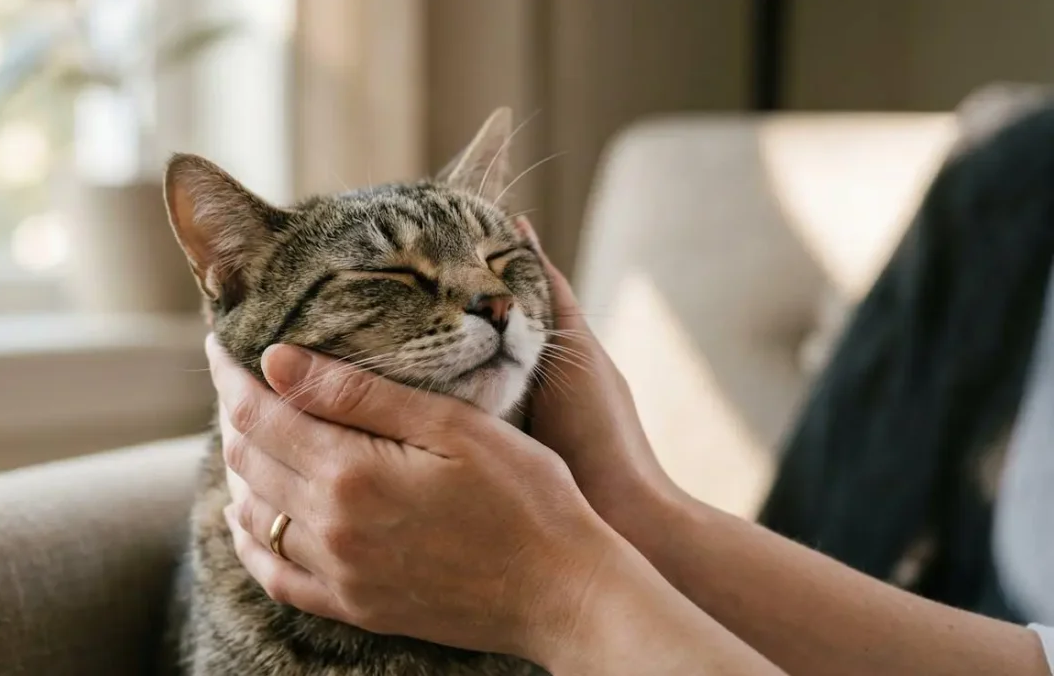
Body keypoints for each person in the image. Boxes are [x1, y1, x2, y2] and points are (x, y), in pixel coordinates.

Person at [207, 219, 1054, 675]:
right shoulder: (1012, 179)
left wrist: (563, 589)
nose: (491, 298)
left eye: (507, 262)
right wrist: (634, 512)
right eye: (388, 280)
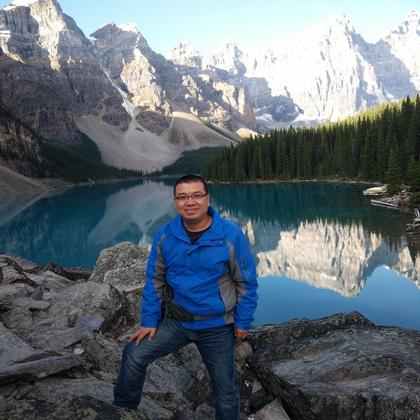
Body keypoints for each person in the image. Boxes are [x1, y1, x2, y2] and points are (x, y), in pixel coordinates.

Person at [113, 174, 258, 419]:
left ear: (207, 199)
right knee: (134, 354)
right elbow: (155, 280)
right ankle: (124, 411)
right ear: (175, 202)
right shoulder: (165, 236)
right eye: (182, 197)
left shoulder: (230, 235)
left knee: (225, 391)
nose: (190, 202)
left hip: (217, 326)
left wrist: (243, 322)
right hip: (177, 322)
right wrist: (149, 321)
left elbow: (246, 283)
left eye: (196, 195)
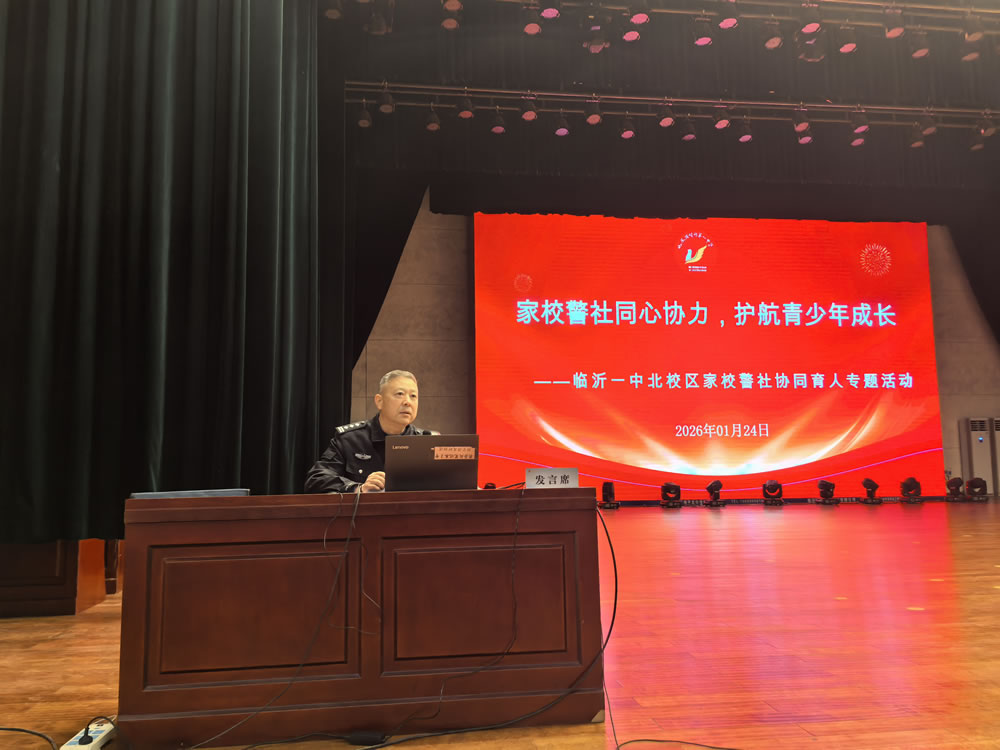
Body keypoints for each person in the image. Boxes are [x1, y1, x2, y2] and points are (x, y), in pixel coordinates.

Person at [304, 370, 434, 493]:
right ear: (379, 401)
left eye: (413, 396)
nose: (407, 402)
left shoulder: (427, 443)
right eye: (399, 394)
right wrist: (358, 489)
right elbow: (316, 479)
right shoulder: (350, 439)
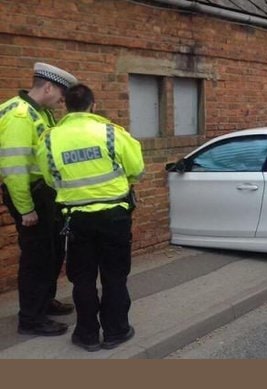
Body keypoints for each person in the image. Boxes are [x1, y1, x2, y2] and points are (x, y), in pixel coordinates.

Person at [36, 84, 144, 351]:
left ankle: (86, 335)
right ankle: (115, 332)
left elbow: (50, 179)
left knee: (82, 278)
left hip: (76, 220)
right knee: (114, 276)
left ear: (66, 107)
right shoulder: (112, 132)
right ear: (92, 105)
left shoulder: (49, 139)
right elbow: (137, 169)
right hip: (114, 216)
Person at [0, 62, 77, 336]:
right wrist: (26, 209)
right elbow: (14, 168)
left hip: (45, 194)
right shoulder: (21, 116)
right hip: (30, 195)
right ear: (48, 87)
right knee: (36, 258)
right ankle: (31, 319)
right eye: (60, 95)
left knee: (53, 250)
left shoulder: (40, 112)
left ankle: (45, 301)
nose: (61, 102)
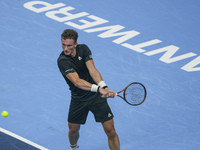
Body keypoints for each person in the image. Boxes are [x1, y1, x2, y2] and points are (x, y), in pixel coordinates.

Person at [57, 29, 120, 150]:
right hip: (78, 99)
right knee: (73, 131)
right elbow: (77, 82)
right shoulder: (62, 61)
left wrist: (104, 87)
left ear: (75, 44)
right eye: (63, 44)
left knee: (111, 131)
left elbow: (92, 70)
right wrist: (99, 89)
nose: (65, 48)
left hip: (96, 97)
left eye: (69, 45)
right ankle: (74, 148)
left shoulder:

+ + + + +

WORK TASK: Leave every picture out and output the records exactly.

REPLY:
Body keypoints for each person in the image. Boxes are [x1, y1, x2, y2] and points are (x, y), in pixel coordinates.

Person at [207, 219, 1054, 675]:
right shoulder: (1012, 179)
left wrist: (563, 589)
nose: (491, 298)
left eye: (507, 262)
right wrist: (634, 512)
right eye: (388, 280)
Body keypoints for each person in the image. Boxes are [x1, y1, x2, y2] and points are (x, y), in pixel coordinates.

Person at [113, 174, 258, 419]:
left ear: (207, 199)
right knee: (134, 354)
right elbow: (155, 280)
right ankle: (124, 411)
right ear: (175, 202)
right shoulder: (165, 236)
right eye: (182, 197)
left shoulder: (230, 235)
left knee: (225, 391)
nose: (190, 202)
left hip: (217, 326)
left wrist: (243, 322)
right hip: (177, 322)
right wrist: (149, 321)
left elbow: (246, 283)
left eye: (196, 195)
Body keypoints for each person in the image. Boxes are [x1, y1, x2, y2] and points are (x, y), in pixel coordinates.

Person at [304, 370, 434, 493]:
right ear: (379, 401)
left eye: (413, 396)
nose: (407, 402)
left shoulder: (427, 443)
right eye: (399, 394)
right wrist: (358, 489)
right elbow: (316, 479)
right shoulder: (350, 439)
Body keypoints for each person in the image. Boxes are [x1, y1, x2, y2] and points are (x, y), in pixel coordinates.

Person at [36, 84, 144, 351]:
left ankle: (86, 335)
right ankle: (115, 332)
left elbow: (50, 179)
left knee: (82, 278)
left hip: (76, 220)
right knee: (114, 276)
left ear: (66, 107)
right shoulder: (112, 132)
right ear: (92, 105)
left shoulder: (49, 139)
right elbow: (137, 169)
right hip: (114, 216)
Person at [0, 62, 77, 336]:
right wrist: (26, 209)
right elbow: (14, 168)
left hip: (45, 194)
right shoulder: (21, 116)
right hip: (30, 195)
right ear: (48, 87)
right knee: (36, 258)
right ankle: (31, 319)
right eye: (60, 95)
left knee: (53, 250)
left shoulder: (40, 112)
left ankle: (45, 301)
nose: (61, 102)
Body keypoints for each person in the image. Boxes are [x1, y1, x2, y2] and points are (x, y), in pixel coordinates.

Person at [57, 29, 120, 150]:
right hip: (78, 99)
right knee: (73, 131)
right elbow: (77, 82)
right shoulder: (62, 61)
left wrist: (104, 87)
left ear: (75, 44)
right eye: (63, 44)
left knee: (111, 131)
left elbow: (92, 70)
right wrist: (99, 89)
nose: (65, 48)
left hip: (96, 97)
left eye: (69, 45)
right ankle: (74, 148)
left shoulder:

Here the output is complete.